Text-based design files
========

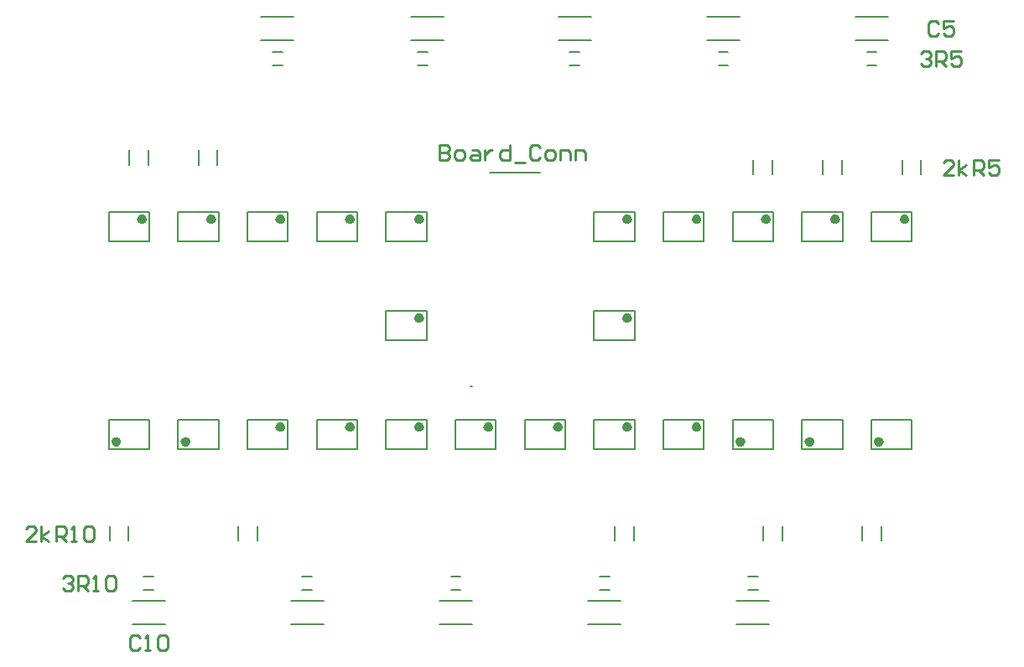
<source format=gto>
G04*
G04 #@! TF.GenerationSoftware,Altium Limited,Altium Designer,20.2.6 (244)*
G04*
G04 Layer_Color=65535*
%FSLAX25Y25*%
%MOIN*%
G70*
G04*
G04 #@! TF.SameCoordinates,70978490-7E89-439C-AABC-52AAB5A27C99*
G04*
G04*
G04 #@! TF.FilePolarity,Positive*
G04*
G01*
G75*
%ADD10C,0.00787*%
%ADD11C,0.01968*%
%ADD12C,0.01000*%
D10*
X313681Y235728D02*
X312894D01*
X313681D01*
X320709Y320590D02*
X340709D01*
X491929Y319882D02*
Y325787D01*
X484449Y319882D02*
Y325787D01*
X184843Y323819D02*
Y329724D01*
X177362Y323819D02*
Y329724D01*
X212402Y323819D02*
Y329724D01*
X204921Y323819D02*
Y329724D01*
X432874Y319882D02*
Y325787D01*
X425394Y319882D02*
Y325787D01*
X460433Y319882D02*
Y325787D01*
X452953Y319882D02*
Y325787D01*
X468701Y174213D02*
Y180118D01*
X476181Y174213D02*
Y180118D01*
X169488Y174213D02*
Y180118D01*
X176969Y174213D02*
Y180118D01*
X220669Y174213D02*
Y180118D01*
X228150Y174213D02*
Y180118D01*
X370276Y174213D02*
Y180118D01*
X377756Y174213D02*
Y180118D01*
X429331Y174213D02*
Y180118D01*
X436811Y174213D02*
Y180118D01*
X183071Y154823D02*
X187008D01*
X183071Y160138D02*
X187008D01*
X178531Y150308D02*
X191548D01*
X178531Y141031D02*
X191548D01*
X418689Y150308D02*
X431705D01*
X418689Y141031D02*
X431705D01*
X423228Y154823D02*
X427165D01*
X423228Y160138D02*
X427165D01*
X470472Y363484D02*
X474409D01*
X470472Y368799D02*
X474409D01*
X465933Y382591D02*
X478949D01*
X465933Y373315D02*
X478949D01*
X229712Y382591D02*
X242729D01*
X229712Y373315D02*
X242729D01*
X234252Y363484D02*
X238189D01*
X234252Y368799D02*
X238189D01*
X359633Y141031D02*
X372650D01*
X359633Y150308D02*
X372650D01*
X364173Y160138D02*
X368110D01*
X364173Y154823D02*
X368110D01*
X300578Y141031D02*
X313595D01*
X300578Y150308D02*
X313595D01*
X305118Y160138D02*
X309055D01*
X305118Y154823D02*
X309055D01*
X241523Y141031D02*
X254540D01*
X241523Y150308D02*
X254540D01*
X246063Y160138D02*
X250000D01*
X246063Y154823D02*
X250000D01*
X411417Y368799D02*
X415354D01*
X411417Y363484D02*
X415354D01*
X406878Y373315D02*
X419894D01*
X406878Y382591D02*
X419894D01*
X352362Y368799D02*
X356299D01*
X352362Y363484D02*
X356299D01*
X347822Y373315D02*
X360839D01*
X347822Y382591D02*
X360839D01*
X292028Y368799D02*
X295965D01*
X292028Y363484D02*
X295965D01*
X289158Y373315D02*
X302174D01*
X289158Y382591D02*
X302174D01*
X185215Y293307D02*
Y305118D01*
X169116Y293307D02*
X185215D01*
X169116D02*
Y305118D01*
X185215D01*
X417148D02*
X433246D01*
X417148Y293307D02*
Y305118D01*
Y293307D02*
X433246D01*
Y305118D01*
X444707D02*
X460805D01*
X444707Y293307D02*
Y305118D01*
Y293307D02*
X460805D01*
Y305118D01*
X472266D02*
X488364D01*
X472266Y293307D02*
Y305118D01*
Y293307D02*
X488364D01*
Y305118D01*
X389589Y222441D02*
X405687D01*
X389589Y210630D02*
Y222441D01*
Y210630D02*
X405687D01*
Y222441D01*
X306911D02*
X323010D01*
X306911Y210630D02*
Y222441D01*
Y210630D02*
X323010D01*
Y222441D01*
X362030Y265748D02*
X378128D01*
X362030Y253937D02*
Y265748D01*
Y253937D02*
X378128D01*
Y265748D01*
X362030Y305118D02*
X378128D01*
X362030Y293307D02*
Y305118D01*
Y293307D02*
X378128D01*
Y305118D01*
X389589D02*
X405687D01*
X389589Y293307D02*
Y305118D01*
Y293307D02*
X405687D01*
Y305118D01*
X472266Y210630D02*
X488364D01*
Y222441D01*
X472266D02*
X488364D01*
X472266Y210630D02*
Y222441D01*
X444707Y210630D02*
X460805D01*
Y222441D01*
X444707D02*
X460805D01*
X444707Y210630D02*
Y222441D01*
X417148Y210630D02*
X433246D01*
Y222441D01*
X417148D02*
X433246D01*
X417148Y210630D02*
Y222441D01*
X196675Y210630D02*
X212774D01*
Y222441D01*
X196675D02*
X212774D01*
X196675Y210630D02*
Y222441D01*
X169116Y210630D02*
X185215D01*
Y222441D01*
X169116D02*
X185215D01*
X169116Y210630D02*
Y222441D01*
X251793Y305118D02*
X267892D01*
X251793Y293307D02*
Y305118D01*
Y293307D02*
X267892D01*
Y305118D01*
X362030Y222441D02*
X378128D01*
X362030Y210630D02*
Y222441D01*
Y210630D02*
X378128D01*
Y222441D01*
X334471D02*
X350569D01*
X334471Y210630D02*
Y222441D01*
Y210630D02*
X350569D01*
Y222441D01*
X279352Y305118D02*
X295451D01*
X279352Y293307D02*
Y305118D01*
Y293307D02*
X295451D01*
Y305118D01*
X279352Y265748D02*
X295451D01*
X279352Y253937D02*
Y265748D01*
Y253937D02*
X295451D01*
Y265748D01*
X224234Y222441D02*
X240333D01*
X224234Y210630D02*
Y222441D01*
Y210630D02*
X240333D01*
Y222441D01*
X251793D02*
X267892D01*
X251793Y210630D02*
Y222441D01*
Y210630D02*
X267892D01*
Y222441D01*
X279352D02*
X295451D01*
X279352Y210630D02*
Y222441D01*
Y210630D02*
X295451D01*
Y222441D01*
X240333Y293307D02*
Y305118D01*
X224234Y293307D02*
X240333D01*
X224234D02*
Y305118D01*
X240333D01*
X212774Y293307D02*
Y305118D01*
X196675Y293307D02*
X212774D01*
X196675D02*
Y305118D01*
X212774D01*
D11*
X486396Y302148D02*
X485904Y303001D01*
X484919D01*
X484427Y302148D01*
X484919Y301296D01*
X485904D01*
X486396Y302148D01*
X458837D02*
X458345Y303001D01*
X457360D01*
X456868Y302148D01*
X457360Y301296D01*
X458345D01*
X458837Y302148D01*
X431278D02*
X430785Y303001D01*
X429801D01*
X429309Y302148D01*
X429801Y301296D01*
X430785D01*
X431278Y302148D01*
X403719D02*
X403226Y303001D01*
X402242D01*
X401750Y302148D01*
X402242Y301296D01*
X403226D01*
X403719Y302148D01*
X376160D02*
X375667Y303001D01*
X374683D01*
X374191Y302148D01*
X374683Y301296D01*
X375667D01*
X376160Y302148D01*
X293482D02*
X292990Y303001D01*
X292006D01*
X291514Y302148D01*
X292006Y301296D01*
X292990D01*
X293482Y302148D01*
X265923D02*
X265431Y303001D01*
X264447D01*
X263955Y302148D01*
X264447Y301296D01*
X265431D01*
X265923Y302148D01*
X238364D02*
X237872Y303001D01*
X236888D01*
X236396Y302148D01*
X236888Y301296D01*
X237872D01*
X238364Y302148D01*
X210805D02*
X210313Y303001D01*
X209329D01*
X208837Y302148D01*
X209329Y301296D01*
X210313D01*
X210805Y302148D01*
X183246D02*
X182754Y303001D01*
X181770D01*
X181278Y302148D01*
X181770Y301296D01*
X182754D01*
X183246Y302148D01*
X376160Y262778D02*
X375667Y263631D01*
X374683D01*
X374191Y262778D01*
X374683Y261926D01*
X375667D01*
X376160Y262778D01*
X293482D02*
X292990Y263631D01*
X292006D01*
X291514Y262778D01*
X292006Y261926D01*
X292990D01*
X293482Y262778D01*
X476203Y213600D02*
X475711Y214452D01*
X474726D01*
X474234Y213600D01*
X474726Y212747D01*
X475711D01*
X476203Y213600D01*
X448644D02*
X448152Y214452D01*
X447167D01*
X446675Y213600D01*
X447167Y212747D01*
X448152D01*
X448644Y213600D01*
X421085D02*
X420592Y214452D01*
X419608D01*
X419116Y213600D01*
X419608Y212747D01*
X420592D01*
X421085Y213600D01*
X200612D02*
X200120Y214452D01*
X199136D01*
X198644Y213600D01*
X199136Y212747D01*
X200120D01*
X200612Y213600D01*
X173053D02*
X172561Y214452D01*
X171577D01*
X171085Y213600D01*
X171577Y212747D01*
X172561D01*
X173053Y213600D01*
X376160Y219471D02*
X375667Y220323D01*
X374683D01*
X374191Y219471D01*
X374683Y218619D01*
X375667D01*
X376160Y219471D01*
X348600D02*
X348108Y220323D01*
X347124D01*
X346632Y219471D01*
X347124Y218619D01*
X348108D01*
X348600Y219471D01*
X238364D02*
X237872Y220323D01*
X236888D01*
X236396Y219471D01*
X236888Y218619D01*
X237872D01*
X238364Y219471D01*
X265923D02*
X265431Y220323D01*
X264447D01*
X263955Y219471D01*
X264447Y218619D01*
X265431D01*
X265923Y219471D01*
X293482D02*
X292990Y220323D01*
X292006D01*
X291514Y219471D01*
X292006Y218619D01*
X292990D01*
X293482Y219471D01*
X403719D02*
X403226Y220323D01*
X402242D01*
X401750Y219471D01*
X402242Y218619D01*
X403226D01*
X403719Y219471D01*
X321041D02*
X320549Y220323D01*
X319565D01*
X319073Y219471D01*
X319565Y218619D01*
X320549D01*
X321041Y219471D01*
D12*
X300537Y331845D02*
Y325847D01*
X303536D01*
X304536Y326847D01*
Y327847D01*
X303536Y328846D01*
X300537D01*
X303536D01*
X304536Y329846D01*
Y330846D01*
X303536Y331845D01*
X300537D01*
X307535Y325847D02*
X309534D01*
X310534Y326847D01*
Y328846D01*
X309534Y329846D01*
X307535D01*
X306535Y328846D01*
Y326847D01*
X307535Y325847D01*
X313533Y329846D02*
X315532D01*
X316532Y328846D01*
Y325847D01*
X313533D01*
X312533Y326847D01*
X313533Y327847D01*
X316532D01*
X318531Y329846D02*
Y325847D01*
Y327847D01*
X319531Y328846D01*
X320531Y329846D01*
X321530D01*
X328528Y331845D02*
Y325847D01*
X325529D01*
X324529Y326847D01*
Y328846D01*
X325529Y329846D01*
X328528D01*
X330527Y324848D02*
X334526D01*
X340524Y330846D02*
X339524Y331845D01*
X337525D01*
X336525Y330846D01*
Y326847D01*
X337525Y325847D01*
X339524D01*
X340524Y326847D01*
X343523Y325847D02*
X345522D01*
X346522Y326847D01*
Y328846D01*
X345522Y329846D01*
X343523D01*
X342523Y328846D01*
Y326847D01*
X343523Y325847D01*
X348521D02*
Y329846D01*
X351520D01*
X352520Y328846D01*
Y325847D01*
X354520D02*
Y329846D01*
X357519D01*
X358518Y328846D01*
Y325847D01*
X140109Y174166D02*
X136111D01*
X140109Y178165D01*
Y179165D01*
X139110Y180164D01*
X137110D01*
X136111Y179165D01*
X142109Y174166D02*
Y180164D01*
Y176166D02*
X145108Y178165D01*
X142109Y176166D02*
X145108Y174166D01*
X148107D02*
Y180164D01*
X151106D01*
X152105Y179165D01*
Y177165D01*
X151106Y176166D01*
X148107D01*
X150106D02*
X152105Y174166D01*
X154105D02*
X156104D01*
X155104D01*
Y180164D01*
X154105Y179165D01*
X159103D02*
X160103Y180164D01*
X162102D01*
X163102Y179165D01*
Y175166D01*
X162102Y174166D01*
X160103D01*
X159103Y175166D01*
Y179165D01*
X504813Y319836D02*
X500815D01*
X504813Y323834D01*
Y324834D01*
X503814Y325834D01*
X501814D01*
X500815Y324834D01*
X506813Y319836D02*
Y325834D01*
Y321835D02*
X509812Y323834D01*
X506813Y321835D02*
X509812Y319836D01*
X512811D02*
Y325834D01*
X515810D01*
X516809Y324834D01*
Y322835D01*
X515810Y321835D01*
X512811D01*
X514810D02*
X516809Y319836D01*
X522808Y325834D02*
X518809D01*
Y322835D01*
X520808Y323834D01*
X521808D01*
X522808Y322835D01*
Y320835D01*
X521808Y319836D01*
X519808D01*
X518809Y320835D01*
X181541Y135858D02*
X180541Y136857D01*
X178542D01*
X177542Y135858D01*
Y131859D01*
X178542Y130859D01*
X180541D01*
X181541Y131859D01*
X183540Y130859D02*
X185539D01*
X184539D01*
Y136857D01*
X183540Y135858D01*
X188538D02*
X189538Y136857D01*
X191537D01*
X192537Y135858D01*
Y131859D01*
X191537Y130859D01*
X189538D01*
X188538Y131859D01*
Y135858D01*
X499000Y379952D02*
X498001Y380952D01*
X496001D01*
X495002Y379952D01*
Y375953D01*
X496001Y374954D01*
X498001D01*
X499000Y375953D01*
X504998Y380952D02*
X501000D01*
Y377953D01*
X502999Y378952D01*
X503999D01*
X504998Y377953D01*
Y375953D01*
X503999Y374954D01*
X501999D01*
X501000Y375953D01*
X150921Y159480D02*
X151920Y160479D01*
X153920D01*
X154919Y159480D01*
Y158480D01*
X153920Y157480D01*
X152920D01*
X153920D01*
X154919Y156481D01*
Y155481D01*
X153920Y154481D01*
X151920D01*
X150921Y155481D01*
X156919Y154481D02*
Y160479D01*
X159918D01*
X160917Y159480D01*
Y157480D01*
X159918Y156481D01*
X156919D01*
X158918D02*
X160917Y154481D01*
X162917D02*
X164916D01*
X163917D01*
Y160479D01*
X162917Y159480D01*
X167915D02*
X168915Y160479D01*
X170914D01*
X171914Y159480D01*
Y155481D01*
X170914Y154481D01*
X168915D01*
X167915Y155481D01*
Y159480D01*
X492003Y368141D02*
X493002Y369141D01*
X495002D01*
X496001Y368141D01*
Y367141D01*
X495002Y366142D01*
X494002D01*
X495002D01*
X496001Y365142D01*
Y364142D01*
X495002Y363143D01*
X493002D01*
X492003Y364142D01*
X498001Y363143D02*
Y369141D01*
X501000D01*
X501999Y368141D01*
Y366142D01*
X501000Y365142D01*
X498001D01*
X500000D02*
X501999Y363143D01*
X507997Y369141D02*
X503999D01*
Y366142D01*
X505998Y367141D01*
X506998D01*
X507997Y366142D01*
Y364142D01*
X506998Y363143D01*
X504998D01*
X503999Y364142D01*
M02*

</source>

========

Work to be completed: Above are records; repeat only the lines starting at the line with "X183071Y154823D02*" and ending at the line with "X229712Y382591D02*", exactly as they appear, both included.

Written reply:
X183071Y154823D02*
X187008D01*
X183071Y160138D02*
X187008D01*
X178531Y150308D02*
X191548D01*
X178531Y141031D02*
X191548D01*
X418689Y150308D02*
X431705D01*
X418689Y141031D02*
X431705D01*
X423228Y154823D02*
X427165D01*
X423228Y160138D02*
X427165D01*
X470472Y363484D02*
X474409D01*
X470472Y368799D02*
X474409D01*
X465933Y382591D02*
X478949D01*
X465933Y373315D02*
X478949D01*
X229712Y382591D02*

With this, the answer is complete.